- Yönerge -
Aşağıdaki Kalkınma Bakanı haberine göre şu soruları yanıtlayın:
(a) Türkiye hangi yıllarda rekor oranda büyümüştür?
(b) Yılmaz hangi derginin sorularını yanıtlamıştır?
(c) Yılmaz'a göre son 10 yıllık dönemde ekonominin dış şoklara karşı kırılganlığı hangi araçlarla azaltılmıştır?

- Verilen Metin -
──────────

Ana SayfaKALKINMA BAKANI YILMAZ, "BÜYÜME MODELİMİZİN İTİCİ GÜCÜ ÖZEL SEKTÖR"----

KALKINMA BAKANI YILMAZ, "BÜYÜME MODELİMİZİN İTİCİ GÜCÜ ÖZEL SEKTÖR"

14 Haziran 2012 - 12:09 borsagundem.com

2010 ve 2011 yıllarında rekor oranda büyüyen Türkiye, özel sektör
kaynaklı büyüme modeliyle yoluna devam ediyor.
Kalkınma Bakanı Cevdet Yılmaz gelecek dönemde de özel sektöre
önemli görevler düştüğünü belirtiyor.
Koç Holding?in Kurumsal yayın organı Bizden Haberler Dergisinin
sorularını yanıtlayan Yılmaz, şunları söyledi:
"Türkiye 2011 yılında yüksek büyüme rakamlarına ulaştı, istihdamını
en çok artıran ülke oldu. Türkiye'nin bu performansa erişmesinde katkı
sağlayan noktaları neler olarak değerlendiriyorsunuz?
Ülkemizin bugünkü başarılı performansını değerlendirirken son 10
yıllık döneme değinmekte yarar görüyorum. Bu dönemde kararlılıkla
uygulanan makroekonomik politikalar ve yapısal reformlarla ekonomimiz
güçlendirilerek dış şoklara karşı kırılganlığı azaltılmıştır.

──────────

- Sağlanan Bilgiler -
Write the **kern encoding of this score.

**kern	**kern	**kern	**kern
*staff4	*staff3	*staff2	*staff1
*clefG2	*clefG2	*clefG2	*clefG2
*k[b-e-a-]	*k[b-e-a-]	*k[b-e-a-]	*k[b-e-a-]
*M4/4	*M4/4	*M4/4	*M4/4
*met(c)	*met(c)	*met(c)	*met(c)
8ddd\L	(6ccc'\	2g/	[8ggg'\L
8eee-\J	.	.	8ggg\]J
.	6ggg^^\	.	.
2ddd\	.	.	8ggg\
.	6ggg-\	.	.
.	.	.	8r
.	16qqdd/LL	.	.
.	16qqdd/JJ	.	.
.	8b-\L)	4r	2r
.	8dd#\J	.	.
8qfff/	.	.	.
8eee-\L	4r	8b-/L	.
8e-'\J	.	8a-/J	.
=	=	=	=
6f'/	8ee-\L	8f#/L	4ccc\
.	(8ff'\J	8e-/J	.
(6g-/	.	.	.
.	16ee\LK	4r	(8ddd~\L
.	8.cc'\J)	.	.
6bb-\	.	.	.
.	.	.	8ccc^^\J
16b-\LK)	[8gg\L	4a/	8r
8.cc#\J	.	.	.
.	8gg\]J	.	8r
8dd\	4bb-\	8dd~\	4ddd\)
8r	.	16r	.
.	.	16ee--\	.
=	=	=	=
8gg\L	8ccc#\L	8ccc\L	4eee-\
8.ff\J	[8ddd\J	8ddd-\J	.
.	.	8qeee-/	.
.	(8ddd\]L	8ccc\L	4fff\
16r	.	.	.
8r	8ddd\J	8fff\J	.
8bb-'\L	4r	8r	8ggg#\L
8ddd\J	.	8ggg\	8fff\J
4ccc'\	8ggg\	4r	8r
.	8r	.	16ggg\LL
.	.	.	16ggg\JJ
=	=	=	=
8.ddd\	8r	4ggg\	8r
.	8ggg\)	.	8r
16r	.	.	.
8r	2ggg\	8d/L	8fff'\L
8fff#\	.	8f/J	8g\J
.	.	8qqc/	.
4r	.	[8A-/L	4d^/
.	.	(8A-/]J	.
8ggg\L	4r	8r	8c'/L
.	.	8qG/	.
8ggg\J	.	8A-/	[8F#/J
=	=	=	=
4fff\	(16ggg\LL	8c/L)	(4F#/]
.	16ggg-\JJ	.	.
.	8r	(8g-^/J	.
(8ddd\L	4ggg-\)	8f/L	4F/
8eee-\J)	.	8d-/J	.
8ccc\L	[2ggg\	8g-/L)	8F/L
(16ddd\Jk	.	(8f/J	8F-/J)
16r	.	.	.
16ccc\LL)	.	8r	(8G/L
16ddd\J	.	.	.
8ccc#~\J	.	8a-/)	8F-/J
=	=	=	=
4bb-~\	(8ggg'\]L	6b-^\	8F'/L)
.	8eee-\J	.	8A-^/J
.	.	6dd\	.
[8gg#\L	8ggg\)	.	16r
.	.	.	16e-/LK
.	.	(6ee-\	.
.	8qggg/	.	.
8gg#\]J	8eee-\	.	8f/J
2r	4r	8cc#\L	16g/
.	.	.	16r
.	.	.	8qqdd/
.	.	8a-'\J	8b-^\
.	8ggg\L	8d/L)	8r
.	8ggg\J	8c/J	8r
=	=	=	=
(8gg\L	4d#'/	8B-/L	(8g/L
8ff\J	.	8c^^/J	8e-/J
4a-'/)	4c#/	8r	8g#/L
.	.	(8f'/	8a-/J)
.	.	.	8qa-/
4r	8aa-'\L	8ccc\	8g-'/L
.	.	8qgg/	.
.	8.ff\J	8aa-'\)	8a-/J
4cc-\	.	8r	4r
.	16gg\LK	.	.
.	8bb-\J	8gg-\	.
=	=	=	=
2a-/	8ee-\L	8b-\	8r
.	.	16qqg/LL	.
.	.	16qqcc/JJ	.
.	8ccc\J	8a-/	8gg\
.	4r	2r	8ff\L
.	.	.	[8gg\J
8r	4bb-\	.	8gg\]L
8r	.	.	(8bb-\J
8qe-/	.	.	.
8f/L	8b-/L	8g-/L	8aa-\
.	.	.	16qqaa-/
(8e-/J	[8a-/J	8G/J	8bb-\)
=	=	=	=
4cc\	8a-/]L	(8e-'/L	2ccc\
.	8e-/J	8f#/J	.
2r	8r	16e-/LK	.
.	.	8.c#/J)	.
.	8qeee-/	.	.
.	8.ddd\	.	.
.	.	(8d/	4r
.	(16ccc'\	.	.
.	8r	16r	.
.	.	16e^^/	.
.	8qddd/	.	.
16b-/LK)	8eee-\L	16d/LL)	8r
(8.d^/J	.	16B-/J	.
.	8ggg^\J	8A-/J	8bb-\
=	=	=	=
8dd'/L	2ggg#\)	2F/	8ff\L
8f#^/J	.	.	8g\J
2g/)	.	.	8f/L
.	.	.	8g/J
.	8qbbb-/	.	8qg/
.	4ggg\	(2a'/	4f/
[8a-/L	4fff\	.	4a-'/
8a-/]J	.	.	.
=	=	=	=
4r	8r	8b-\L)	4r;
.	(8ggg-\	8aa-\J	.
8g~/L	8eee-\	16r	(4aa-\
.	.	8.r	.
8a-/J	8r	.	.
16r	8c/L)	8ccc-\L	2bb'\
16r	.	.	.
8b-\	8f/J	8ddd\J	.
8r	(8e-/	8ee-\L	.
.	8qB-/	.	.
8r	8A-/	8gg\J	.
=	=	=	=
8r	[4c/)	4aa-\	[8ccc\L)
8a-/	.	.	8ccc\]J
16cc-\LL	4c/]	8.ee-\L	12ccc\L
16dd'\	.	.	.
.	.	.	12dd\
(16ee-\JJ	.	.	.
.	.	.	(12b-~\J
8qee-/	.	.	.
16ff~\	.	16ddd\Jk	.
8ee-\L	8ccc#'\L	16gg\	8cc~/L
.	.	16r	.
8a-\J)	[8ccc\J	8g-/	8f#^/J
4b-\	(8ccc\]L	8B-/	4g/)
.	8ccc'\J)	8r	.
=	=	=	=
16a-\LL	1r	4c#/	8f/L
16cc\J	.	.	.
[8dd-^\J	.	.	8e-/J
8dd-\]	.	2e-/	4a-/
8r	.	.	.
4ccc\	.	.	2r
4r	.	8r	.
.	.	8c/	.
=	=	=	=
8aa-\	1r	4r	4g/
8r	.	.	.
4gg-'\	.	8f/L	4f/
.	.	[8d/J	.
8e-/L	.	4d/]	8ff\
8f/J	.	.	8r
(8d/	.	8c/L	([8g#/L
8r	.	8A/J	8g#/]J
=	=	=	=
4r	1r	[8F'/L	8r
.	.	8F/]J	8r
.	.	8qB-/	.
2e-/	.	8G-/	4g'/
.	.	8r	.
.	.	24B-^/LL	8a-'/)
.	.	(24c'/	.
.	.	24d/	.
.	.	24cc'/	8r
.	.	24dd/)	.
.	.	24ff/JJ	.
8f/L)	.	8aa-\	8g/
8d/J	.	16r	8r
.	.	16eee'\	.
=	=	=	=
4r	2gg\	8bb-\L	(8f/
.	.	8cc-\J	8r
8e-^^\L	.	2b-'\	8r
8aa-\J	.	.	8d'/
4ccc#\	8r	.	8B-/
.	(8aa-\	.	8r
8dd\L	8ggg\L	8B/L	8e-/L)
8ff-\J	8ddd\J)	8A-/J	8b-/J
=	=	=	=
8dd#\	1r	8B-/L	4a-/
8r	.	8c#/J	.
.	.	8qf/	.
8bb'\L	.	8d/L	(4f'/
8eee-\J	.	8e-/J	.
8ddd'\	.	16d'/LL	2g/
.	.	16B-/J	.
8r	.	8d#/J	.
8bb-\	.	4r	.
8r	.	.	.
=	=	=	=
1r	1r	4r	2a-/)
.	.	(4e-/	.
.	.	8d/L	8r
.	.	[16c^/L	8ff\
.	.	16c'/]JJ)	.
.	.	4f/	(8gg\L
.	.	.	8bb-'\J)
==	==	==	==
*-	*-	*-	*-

──────────

- Çözüm -
(a) 2010 ve 2011 yıllarında.
(b) Bizden Haberler Dergisi.
(c) Kararlılıkla uygulanan makroekonomik politikalar ve yapısal reformlarla.